Stored records
--- Begin ---
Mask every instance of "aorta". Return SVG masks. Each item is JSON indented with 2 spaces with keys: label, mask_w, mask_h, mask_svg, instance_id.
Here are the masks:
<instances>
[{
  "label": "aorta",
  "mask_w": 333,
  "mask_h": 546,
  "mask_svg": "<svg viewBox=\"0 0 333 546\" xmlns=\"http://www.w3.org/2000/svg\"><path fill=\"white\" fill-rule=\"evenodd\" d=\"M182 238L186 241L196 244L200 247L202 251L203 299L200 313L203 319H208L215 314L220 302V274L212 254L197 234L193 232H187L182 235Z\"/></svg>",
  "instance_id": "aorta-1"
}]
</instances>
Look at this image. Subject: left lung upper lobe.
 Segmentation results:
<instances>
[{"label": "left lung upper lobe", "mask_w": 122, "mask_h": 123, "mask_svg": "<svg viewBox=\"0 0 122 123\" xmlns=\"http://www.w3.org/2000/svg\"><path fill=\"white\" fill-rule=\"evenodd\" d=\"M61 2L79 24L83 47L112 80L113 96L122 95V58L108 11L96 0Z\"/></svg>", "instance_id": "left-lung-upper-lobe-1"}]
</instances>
--- End ---
--- Begin ---
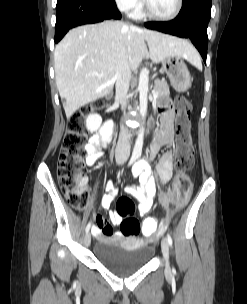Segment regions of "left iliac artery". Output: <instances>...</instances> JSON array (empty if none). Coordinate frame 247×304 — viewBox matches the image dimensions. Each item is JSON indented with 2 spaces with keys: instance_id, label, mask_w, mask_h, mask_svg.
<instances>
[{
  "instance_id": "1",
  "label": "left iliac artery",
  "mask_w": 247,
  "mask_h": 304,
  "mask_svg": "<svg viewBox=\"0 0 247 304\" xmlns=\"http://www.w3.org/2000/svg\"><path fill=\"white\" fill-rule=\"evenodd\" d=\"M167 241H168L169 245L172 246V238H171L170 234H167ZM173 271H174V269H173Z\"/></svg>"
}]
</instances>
--- End ---
--- Begin ---
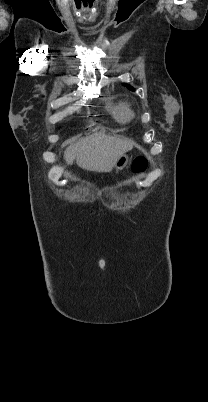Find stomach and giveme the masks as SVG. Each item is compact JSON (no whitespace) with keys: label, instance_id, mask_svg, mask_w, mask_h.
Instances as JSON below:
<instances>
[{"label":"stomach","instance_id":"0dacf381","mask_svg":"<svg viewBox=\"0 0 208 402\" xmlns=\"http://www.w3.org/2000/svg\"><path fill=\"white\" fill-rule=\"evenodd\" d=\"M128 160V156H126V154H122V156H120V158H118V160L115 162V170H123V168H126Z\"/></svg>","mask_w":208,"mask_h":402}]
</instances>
--- End ---
Locate each line above that contains the string "lobe" and copy those lines in full, treating uppercase and lowercase letters as different.

Look at this image. Subject: left lung upper lobe.
[{"label": "left lung upper lobe", "mask_w": 122, "mask_h": 123, "mask_svg": "<svg viewBox=\"0 0 122 123\" xmlns=\"http://www.w3.org/2000/svg\"><path fill=\"white\" fill-rule=\"evenodd\" d=\"M61 2L79 24L83 47L112 80L113 96L122 95V58L108 11L96 0Z\"/></svg>", "instance_id": "left-lung-upper-lobe-1"}]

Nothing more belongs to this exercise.